引用文:
----
11月7日に開催されたプロボクシングの世界規模トーナメント「ワールド・ボクシング・スーパー・シリーズ(WBSS)」バンタム級決勝戦(さいたまスーパーアリーナ)で、WBA同級スーパー王者のノニト・ドネア(36・フィリピン)と対戦し、12回判定勝ちを収めたWBA・IBF同級世界チャンピオンの井上尚弥(26・大橋ジム)。テレビ視聴率は瞬間最高20%を超え、海外のメディアも「モンスター・イノウエ」に関するニュースを連日報じるなど、余韻は一向におさまらない。

しかし「右眼窩底と鼻骨の骨折」の重傷を負っていたことも本人が後に公表。9回にドネアの右ストレートを顔面に受けた際の心境を、記者会見で冒頭のように語ったのだ。

「家族の存在がボクシングに与える影響は大きい」と続けた井上は、’15年に高校時代の同級生の咲弥さんと7年間の交際を経て結婚。’17年には長男・明波くん(2)も誕生している。7日の試合直後にはリング下で明波くんを抱きかかえると、父親の顔に。「獲物を狩るハンターの表情」と、試合後の「柔和なパパの笑顔」のギャップに、幅広い層の女性が好感と賛辞を送っているという。
----
データ部分:
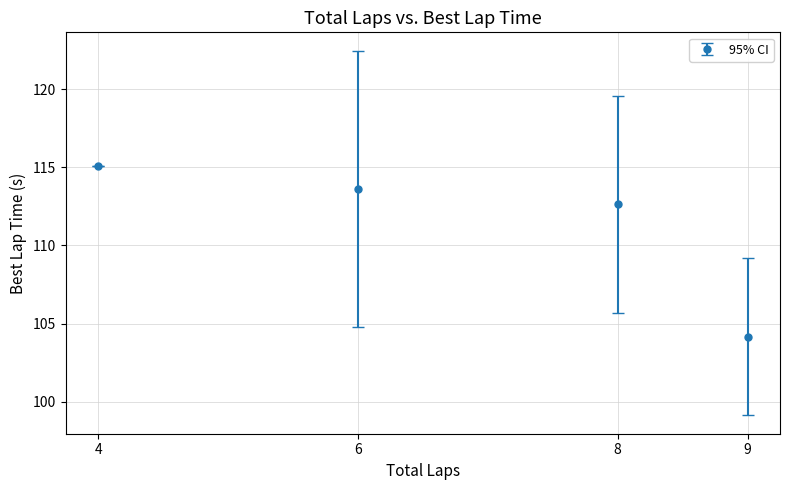

What is the change in value from 8 to 9?

-8.5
----
練習問題:
1 – 次の(a)〜(c)は引用文の内容と一致するか。それぞれ「はい」か「いいえ」で答え、判断の根拠となる引用文の語句をそのまま引用せよ。
(a) 井上尚弥はドネアとの決勝戦で12回判定勝ちを収めた。
(b) 井上尚弥は自身が骨折していたことを公表していない。
(c) 井上尚弥の長男は’15年に誕生した。
2 – 井上尚弥についての引用文を、最後の文に続けて書き進めよ。

解答:
1 –
(a) はい:「12回判定勝ちを収めた」
(b) いいえ:「「右眼窩底と鼻骨の骨折」の重傷を負っていたことも本人が後に公表」
(c) いいえ:「’17年には長男・明波くん(2)も誕生している」

2 –
「かつてボクシングは『男だけの舞台』で、リングは女性や子どもと無縁の世界でしたが、’00年以降、強いチャンピオンが勝利後、リングに子どもを呼び寄せるシーンがみられるようになりました。人気も、一昔前は『ルックスがよく、強い独身選手』の独擅場だったのが、バンタム級の名チャンピオン・長谷川穂積さんや山中慎介さんの防衛戦あたりから、『最強パパ・チャンピオン』が女性支持を集めるようになってきている。同階級で『世界最強』の称号を手にした井上は最たる例で『ボクシングなど見たことない』という女性ファンをさらにごっそり取り込むでしょうね」(スポーツライター)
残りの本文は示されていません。